Assemblyman Kevin Cahill, who is the chairman of the Assembly Committee on Insurance, is also opposed to retail clinics and is against the CVS-Aetna merger. He has been calling on the state Department of Health and the state Department of Financial Services to scrutinize CVS’s plan to buy Aetna since it was first announced in December of 2017. When both departments chose not to attend a June 2018 public hearing on the matter, the assemblyman voiced his disappointment. “The lack of involvement in this process by the state Departments of Health and Financial Services are of serious concern,” he said. “They have regulatory jurisdiction and responsibility over significant aspects of this plan. Their failure to attend today’s hearing leads to the conclusion that either they lack respect for the legislative branch or are asleep at the switch.”
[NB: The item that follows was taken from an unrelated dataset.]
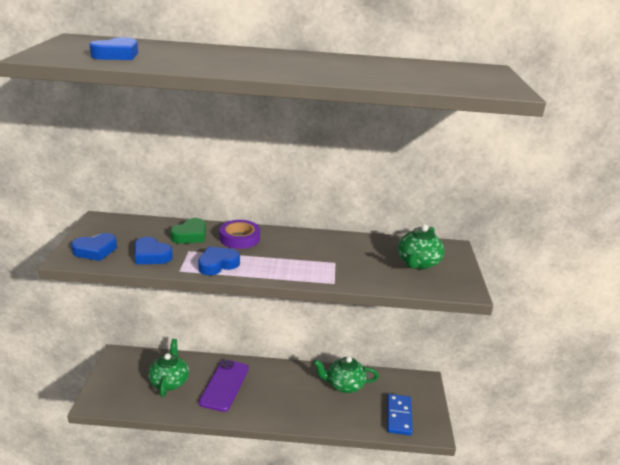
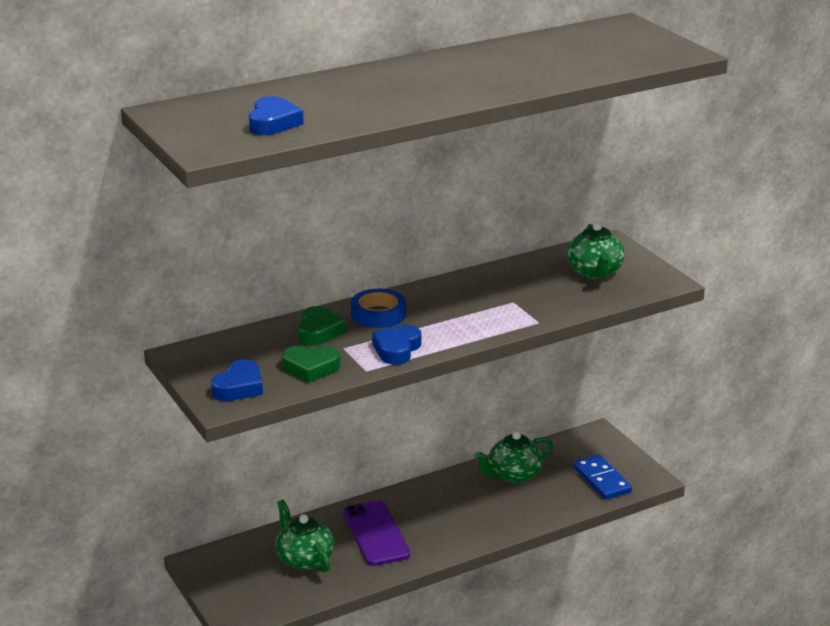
camera: 30 degrees left, 0 degrees up
(151, 255) = (311, 368): blue heart -> green heart
(239, 238) = (378, 314): purple tape -> blue tape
According to Cahill, one of the purposes of the hearing was to determine what legislation, if any, would be appropriate given the concerns about the merger. However, without the agencies in attendance, the Assembly was not able to get their input. “One thing we will be doing independent of whatever happens in Washington with CVS and Aetna is looking heavily into the regulation of pharmacy benefit management companies,” he told City & State last week prior to the federal approval of the merger. “They have been allowed to carry on a great deal of what we previously held insurance companies responsible for, and there’s some sense that their activities are shielded from the regulatory view and that therefore consumers are not adequately protected.”

In addition to being the largest retail pharmacy chain and specialty pharmacy in the United States, CVS is one of the U.S.’s two largest pharmacy benefit managers. Pharmacy benefit managers seek to negotiate lower drug costs for insurers and insurance companies. “If one insurance company owns a pharmacy benefit manager that was providing services to 40 percent of the insured population,” Cahill said, “that would be a very large potential conflict.”

Lawmakers are also considering whether to further regulate contracting between insurance companies and their providers. “We have operated on the assumption – and I think rightfully so – that the relationship between providers and the insurers is an arms length relationship. Once they are owned by the same company, that’s not true anymore,” the assemblyman said.

Ahead of an early October hearing in Connecticut about the merger, the New York State Department of Financial Services Superintendent Maria Vullo outlined a number of concerns regarding the merger, including the possibility of negative effects on competition, increased premiums, drug prices and data privacy issues and the over the debt the company will take on to finance the transaction. “The proposed acquisition of Aetna by CVS will affect millions of consumers in Connecticut and New York, as well as the rest of the country,” she wrote in a letter to Connecticut Insurance Commissioner Katharine L. Wade.

Nonetheless, CVS is confident that acquiring Aetna will be a benefit to its customers. “Together, we will help address the challenges our health care system is facing, and we'll be able to offer better care and convenience at a lower cost for patients and payors," CVS Health President and Chief Executive Officer Larry J. Merlo said in a statement following the DOJ approval. With the DOJ behind it, the merger is expected to close by the end of 2018.